**Task goal:** Express the items from their first line through the line containing "[1161, 946, 1197, 965] BusinessName: MAC" as a Markdown table with the columns Row and Line. Number each row and leave out blank lines.

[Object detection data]
------

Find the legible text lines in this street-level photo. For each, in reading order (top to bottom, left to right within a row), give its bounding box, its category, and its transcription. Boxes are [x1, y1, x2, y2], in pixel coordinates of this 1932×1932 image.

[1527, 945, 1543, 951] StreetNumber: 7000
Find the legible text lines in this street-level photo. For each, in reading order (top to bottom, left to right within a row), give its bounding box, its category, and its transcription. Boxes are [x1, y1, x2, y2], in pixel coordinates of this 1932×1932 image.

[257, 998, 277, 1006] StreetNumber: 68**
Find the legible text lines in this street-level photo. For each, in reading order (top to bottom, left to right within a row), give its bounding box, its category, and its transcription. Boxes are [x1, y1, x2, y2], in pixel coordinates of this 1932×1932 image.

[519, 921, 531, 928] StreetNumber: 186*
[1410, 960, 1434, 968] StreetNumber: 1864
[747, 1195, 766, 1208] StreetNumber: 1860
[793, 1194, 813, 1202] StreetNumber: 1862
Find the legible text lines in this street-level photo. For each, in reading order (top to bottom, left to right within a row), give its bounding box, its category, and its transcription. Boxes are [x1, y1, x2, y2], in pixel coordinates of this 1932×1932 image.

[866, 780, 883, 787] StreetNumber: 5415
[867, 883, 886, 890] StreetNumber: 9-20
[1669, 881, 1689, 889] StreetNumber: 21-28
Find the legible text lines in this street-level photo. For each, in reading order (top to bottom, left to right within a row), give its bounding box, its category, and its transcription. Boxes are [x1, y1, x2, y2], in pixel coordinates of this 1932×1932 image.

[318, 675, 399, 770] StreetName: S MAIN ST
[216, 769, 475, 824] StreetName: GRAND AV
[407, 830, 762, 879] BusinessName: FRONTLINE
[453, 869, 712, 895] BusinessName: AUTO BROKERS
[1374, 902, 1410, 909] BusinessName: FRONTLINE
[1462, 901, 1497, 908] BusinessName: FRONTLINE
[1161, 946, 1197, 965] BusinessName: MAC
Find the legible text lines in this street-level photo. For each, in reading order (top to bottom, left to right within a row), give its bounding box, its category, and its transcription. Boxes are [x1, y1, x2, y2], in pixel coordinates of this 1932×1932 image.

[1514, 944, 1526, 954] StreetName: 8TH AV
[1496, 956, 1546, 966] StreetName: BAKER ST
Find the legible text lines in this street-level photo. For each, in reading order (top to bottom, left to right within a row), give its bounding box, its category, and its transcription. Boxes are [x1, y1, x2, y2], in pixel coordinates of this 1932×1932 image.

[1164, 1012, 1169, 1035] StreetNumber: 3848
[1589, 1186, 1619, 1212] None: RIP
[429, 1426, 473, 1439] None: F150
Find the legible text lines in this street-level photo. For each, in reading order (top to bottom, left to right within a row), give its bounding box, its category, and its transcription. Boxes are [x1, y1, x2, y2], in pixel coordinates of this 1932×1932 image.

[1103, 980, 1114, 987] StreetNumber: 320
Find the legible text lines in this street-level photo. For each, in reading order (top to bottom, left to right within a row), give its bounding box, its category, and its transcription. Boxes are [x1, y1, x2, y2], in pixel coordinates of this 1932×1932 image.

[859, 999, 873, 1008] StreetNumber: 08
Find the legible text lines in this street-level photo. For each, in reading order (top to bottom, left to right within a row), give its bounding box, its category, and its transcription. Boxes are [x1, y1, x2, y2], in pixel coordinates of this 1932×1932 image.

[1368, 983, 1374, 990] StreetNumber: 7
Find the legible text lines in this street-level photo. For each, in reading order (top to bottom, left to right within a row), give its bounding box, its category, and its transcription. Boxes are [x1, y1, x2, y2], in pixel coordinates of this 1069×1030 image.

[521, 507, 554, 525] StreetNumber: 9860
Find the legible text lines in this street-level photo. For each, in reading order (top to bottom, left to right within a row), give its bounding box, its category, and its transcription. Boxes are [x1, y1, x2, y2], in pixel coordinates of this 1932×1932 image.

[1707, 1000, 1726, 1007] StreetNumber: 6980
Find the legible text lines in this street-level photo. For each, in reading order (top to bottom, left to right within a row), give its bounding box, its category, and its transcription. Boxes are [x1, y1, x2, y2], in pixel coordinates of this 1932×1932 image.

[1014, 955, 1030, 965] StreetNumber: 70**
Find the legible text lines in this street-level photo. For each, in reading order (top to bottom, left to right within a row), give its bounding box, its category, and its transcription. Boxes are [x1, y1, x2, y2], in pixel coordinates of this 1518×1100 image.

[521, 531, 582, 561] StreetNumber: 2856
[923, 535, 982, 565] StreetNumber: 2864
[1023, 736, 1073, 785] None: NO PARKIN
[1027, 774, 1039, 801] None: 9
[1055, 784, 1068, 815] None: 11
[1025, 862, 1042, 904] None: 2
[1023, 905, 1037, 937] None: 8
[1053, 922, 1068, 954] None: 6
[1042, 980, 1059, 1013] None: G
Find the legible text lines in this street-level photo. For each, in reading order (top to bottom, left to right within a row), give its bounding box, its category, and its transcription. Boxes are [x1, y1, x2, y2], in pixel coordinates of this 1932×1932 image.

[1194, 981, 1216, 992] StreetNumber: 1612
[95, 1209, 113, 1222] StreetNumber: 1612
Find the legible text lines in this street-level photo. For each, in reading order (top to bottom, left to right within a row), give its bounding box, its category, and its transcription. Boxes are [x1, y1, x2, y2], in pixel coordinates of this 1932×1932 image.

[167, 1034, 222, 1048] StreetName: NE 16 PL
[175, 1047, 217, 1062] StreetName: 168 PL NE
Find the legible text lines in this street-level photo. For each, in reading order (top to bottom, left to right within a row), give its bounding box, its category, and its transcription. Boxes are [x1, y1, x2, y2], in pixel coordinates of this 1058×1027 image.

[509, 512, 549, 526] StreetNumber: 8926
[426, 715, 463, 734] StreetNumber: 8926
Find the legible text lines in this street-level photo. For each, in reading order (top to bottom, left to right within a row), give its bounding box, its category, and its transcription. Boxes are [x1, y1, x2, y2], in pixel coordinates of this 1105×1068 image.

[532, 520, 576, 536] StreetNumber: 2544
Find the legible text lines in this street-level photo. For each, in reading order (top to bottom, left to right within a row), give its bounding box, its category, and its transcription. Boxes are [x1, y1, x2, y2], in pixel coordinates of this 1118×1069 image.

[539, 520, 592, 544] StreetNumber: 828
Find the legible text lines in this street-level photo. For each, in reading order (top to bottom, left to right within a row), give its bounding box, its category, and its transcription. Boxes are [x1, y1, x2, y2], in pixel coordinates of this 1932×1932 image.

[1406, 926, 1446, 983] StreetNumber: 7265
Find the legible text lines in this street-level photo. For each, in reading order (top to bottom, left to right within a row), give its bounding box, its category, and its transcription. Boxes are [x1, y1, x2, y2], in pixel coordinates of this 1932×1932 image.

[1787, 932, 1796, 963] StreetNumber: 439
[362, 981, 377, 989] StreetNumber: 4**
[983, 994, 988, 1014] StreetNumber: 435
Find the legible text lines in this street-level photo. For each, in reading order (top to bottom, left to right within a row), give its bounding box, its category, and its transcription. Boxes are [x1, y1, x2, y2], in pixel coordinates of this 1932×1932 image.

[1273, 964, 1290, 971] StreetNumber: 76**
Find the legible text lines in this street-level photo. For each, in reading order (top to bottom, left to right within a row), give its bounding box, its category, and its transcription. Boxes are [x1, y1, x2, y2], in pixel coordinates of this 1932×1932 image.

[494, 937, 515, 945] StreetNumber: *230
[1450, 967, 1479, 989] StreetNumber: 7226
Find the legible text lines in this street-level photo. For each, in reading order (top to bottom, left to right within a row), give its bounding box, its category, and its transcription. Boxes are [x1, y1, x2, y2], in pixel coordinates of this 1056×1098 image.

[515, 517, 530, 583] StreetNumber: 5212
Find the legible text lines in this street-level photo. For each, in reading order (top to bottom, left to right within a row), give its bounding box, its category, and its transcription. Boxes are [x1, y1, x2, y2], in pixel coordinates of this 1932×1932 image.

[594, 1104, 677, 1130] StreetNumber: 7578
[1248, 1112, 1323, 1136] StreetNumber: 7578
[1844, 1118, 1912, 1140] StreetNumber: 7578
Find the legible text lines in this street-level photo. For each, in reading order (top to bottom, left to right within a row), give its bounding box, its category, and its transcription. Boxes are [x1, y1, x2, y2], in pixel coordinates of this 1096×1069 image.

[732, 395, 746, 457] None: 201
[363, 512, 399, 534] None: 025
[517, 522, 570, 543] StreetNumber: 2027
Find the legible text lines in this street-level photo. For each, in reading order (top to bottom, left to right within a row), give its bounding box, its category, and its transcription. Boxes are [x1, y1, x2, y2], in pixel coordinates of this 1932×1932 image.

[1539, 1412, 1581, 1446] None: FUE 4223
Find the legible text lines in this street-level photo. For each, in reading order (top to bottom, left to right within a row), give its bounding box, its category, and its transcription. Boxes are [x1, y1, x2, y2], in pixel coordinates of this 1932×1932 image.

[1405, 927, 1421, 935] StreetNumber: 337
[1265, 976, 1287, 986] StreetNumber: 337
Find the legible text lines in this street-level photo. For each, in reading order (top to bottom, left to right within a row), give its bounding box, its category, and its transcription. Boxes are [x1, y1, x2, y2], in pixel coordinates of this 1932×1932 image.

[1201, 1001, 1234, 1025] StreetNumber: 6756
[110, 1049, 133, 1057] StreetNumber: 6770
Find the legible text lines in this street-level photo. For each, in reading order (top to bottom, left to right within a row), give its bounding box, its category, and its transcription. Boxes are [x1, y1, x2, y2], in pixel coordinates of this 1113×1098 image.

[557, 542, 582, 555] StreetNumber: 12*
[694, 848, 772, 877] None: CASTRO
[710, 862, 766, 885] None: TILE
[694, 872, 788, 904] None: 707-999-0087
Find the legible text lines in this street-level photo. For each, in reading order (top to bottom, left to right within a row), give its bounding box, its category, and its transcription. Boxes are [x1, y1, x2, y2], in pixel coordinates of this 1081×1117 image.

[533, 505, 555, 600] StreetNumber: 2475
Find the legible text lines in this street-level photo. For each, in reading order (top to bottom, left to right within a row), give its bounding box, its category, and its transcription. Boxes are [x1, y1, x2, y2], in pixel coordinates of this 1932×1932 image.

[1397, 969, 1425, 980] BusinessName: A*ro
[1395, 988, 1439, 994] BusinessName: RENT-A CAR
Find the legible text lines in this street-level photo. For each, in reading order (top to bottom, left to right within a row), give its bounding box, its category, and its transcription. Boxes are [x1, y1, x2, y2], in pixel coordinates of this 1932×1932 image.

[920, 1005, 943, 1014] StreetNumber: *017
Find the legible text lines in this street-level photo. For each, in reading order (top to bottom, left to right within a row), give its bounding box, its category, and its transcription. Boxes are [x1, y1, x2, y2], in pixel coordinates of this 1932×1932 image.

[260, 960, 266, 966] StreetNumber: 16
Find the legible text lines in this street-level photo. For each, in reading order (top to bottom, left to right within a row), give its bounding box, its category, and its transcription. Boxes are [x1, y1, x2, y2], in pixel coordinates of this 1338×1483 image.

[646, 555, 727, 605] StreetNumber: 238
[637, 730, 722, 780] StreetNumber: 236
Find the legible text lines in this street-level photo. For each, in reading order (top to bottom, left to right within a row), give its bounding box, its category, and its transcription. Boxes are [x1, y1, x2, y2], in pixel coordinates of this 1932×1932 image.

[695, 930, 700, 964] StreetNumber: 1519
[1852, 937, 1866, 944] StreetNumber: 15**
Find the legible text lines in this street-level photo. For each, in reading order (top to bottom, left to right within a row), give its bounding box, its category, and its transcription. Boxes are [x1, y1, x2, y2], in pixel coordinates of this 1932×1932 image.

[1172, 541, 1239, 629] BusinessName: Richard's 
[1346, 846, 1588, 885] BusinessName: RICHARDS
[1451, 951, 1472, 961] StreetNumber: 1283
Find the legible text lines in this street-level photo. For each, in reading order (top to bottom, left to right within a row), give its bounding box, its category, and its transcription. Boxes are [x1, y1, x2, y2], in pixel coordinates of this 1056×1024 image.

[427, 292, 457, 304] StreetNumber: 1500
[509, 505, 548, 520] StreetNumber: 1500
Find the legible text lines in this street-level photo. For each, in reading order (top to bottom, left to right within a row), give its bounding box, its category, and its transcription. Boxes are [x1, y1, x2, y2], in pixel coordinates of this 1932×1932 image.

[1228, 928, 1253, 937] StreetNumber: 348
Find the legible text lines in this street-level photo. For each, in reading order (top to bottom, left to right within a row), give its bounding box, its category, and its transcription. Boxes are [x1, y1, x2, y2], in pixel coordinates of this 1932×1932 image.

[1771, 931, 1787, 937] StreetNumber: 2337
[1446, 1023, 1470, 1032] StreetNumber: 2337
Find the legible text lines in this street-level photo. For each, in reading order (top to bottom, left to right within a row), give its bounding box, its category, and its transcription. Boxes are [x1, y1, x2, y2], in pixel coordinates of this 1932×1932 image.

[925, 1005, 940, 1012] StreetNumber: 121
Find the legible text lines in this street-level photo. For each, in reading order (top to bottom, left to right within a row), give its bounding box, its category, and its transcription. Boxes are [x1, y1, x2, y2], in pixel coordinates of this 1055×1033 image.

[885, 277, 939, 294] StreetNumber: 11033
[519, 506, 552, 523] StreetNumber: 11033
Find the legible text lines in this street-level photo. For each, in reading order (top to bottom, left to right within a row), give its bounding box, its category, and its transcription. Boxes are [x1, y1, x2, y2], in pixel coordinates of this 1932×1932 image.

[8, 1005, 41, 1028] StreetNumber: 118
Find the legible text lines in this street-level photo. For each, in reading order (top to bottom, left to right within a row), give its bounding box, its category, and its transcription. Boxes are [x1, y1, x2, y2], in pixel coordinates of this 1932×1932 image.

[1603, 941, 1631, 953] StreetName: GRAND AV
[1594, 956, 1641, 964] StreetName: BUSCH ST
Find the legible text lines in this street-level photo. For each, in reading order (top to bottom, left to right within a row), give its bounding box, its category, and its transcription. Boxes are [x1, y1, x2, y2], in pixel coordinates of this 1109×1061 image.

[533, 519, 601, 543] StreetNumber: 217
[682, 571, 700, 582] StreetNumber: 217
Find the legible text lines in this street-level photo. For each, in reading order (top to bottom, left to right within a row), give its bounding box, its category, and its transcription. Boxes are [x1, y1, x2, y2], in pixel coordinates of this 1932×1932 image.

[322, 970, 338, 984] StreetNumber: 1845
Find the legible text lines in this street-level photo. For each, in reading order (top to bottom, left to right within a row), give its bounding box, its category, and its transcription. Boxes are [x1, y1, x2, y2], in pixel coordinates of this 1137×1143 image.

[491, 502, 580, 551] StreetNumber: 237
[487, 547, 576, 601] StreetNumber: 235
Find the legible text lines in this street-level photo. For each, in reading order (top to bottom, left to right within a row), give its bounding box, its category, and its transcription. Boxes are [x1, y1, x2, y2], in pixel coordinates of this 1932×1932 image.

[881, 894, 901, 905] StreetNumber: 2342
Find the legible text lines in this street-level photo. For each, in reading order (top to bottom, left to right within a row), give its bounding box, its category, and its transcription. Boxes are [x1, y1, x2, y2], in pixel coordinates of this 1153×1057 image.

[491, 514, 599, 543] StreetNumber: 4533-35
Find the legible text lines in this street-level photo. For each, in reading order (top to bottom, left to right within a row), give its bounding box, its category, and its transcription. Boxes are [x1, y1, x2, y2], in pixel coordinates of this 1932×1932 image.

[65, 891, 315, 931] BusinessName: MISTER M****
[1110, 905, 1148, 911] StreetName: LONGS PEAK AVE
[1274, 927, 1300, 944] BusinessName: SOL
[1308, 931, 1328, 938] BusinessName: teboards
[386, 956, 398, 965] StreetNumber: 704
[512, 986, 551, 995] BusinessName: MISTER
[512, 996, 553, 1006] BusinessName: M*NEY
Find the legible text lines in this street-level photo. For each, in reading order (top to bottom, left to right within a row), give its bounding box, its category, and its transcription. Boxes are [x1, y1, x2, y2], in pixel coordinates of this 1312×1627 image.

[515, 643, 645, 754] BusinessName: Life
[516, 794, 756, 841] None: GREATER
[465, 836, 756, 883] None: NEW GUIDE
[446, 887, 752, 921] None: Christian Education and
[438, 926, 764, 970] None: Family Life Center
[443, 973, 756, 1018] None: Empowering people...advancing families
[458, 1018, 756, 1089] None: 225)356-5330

------

**Correct output:**
| Row | Line |
|---|---|
| 1 | Find the legible text lines in this street-level photo. For each, in reading order (top to bottom, left to right within a row), give its bounding box, its category, and its transcription. Boxes are [x1, y1, x2, y2], in pixel coordinates of this 1932×1932 image. |
| 2 | [1527, 945, 1543, 951] StreetNumber: 7000 |
| 3 | Find the legible text lines in this street-level photo. For each, in reading order (top to bottom, left to right within a row), give its bounding box, its category, and its transcription. Boxes are [x1, y1, x2, y2], in pixel coordinates of this 1932×1932 image. |
| 4 | [257, 998, 277, 1006] StreetNumber: 68** |
| 5 | Find the legible text lines in this street-level photo. For each, in reading order (top to bottom, left to right within a row), give its bounding box, its category, and its transcription. Boxes are [x1, y1, x2, y2], in pixel coordinates of this 1932×1932 image. |
| 6 | [519, 921, 531, 928] StreetNumber: 186* |
| 7 | [1410, 960, 1434, 968] StreetNumber: 1864 |
| 8 | [747, 1195, 766, 1208] StreetNumber: 1860 |
| 9 | [793, 1194, 813, 1202] StreetNumber: 1862 |
| 10 | Find the legible text lines in this street-level photo. For each, in reading order (top to bottom, left to right within a row), give its bounding box, its category, and its transcription. Boxes are [x1, y1, x2, y2], in pixel coordinates of this 1932×1932 image. |
| 11 | [866, 780, 883, 787] StreetNumber: 5415 |
| 12 | [867, 883, 886, 890] StreetNumber: 9-20 |
| 13 | [1669, 881, 1689, 889] StreetNumber: 21-28 |
| 14 | Find the legible text lines in this street-level photo. For each, in reading order (top to bottom, left to right within a row), give its bounding box, its category, and its transcription. Boxes are [x1, y1, x2, y2], in pixel coordinates of this 1932×1932 image. |
| 15 | [318, 675, 399, 770] StreetName: S MAIN ST |
| 16 | [216, 769, 475, 824] StreetName: GRAND AV |
| 17 | [407, 830, 762, 879] BusinessName: FRONTLINE |
| 18 | [453, 869, 712, 895] BusinessName: AUTO BROKERS |
| 19 | [1374, 902, 1410, 909] BusinessName: FRONTLINE |
| 20 | [1462, 901, 1497, 908] BusinessName: FRONTLINE |
| 21 | [1161, 946, 1197, 965] BusinessName: MAC |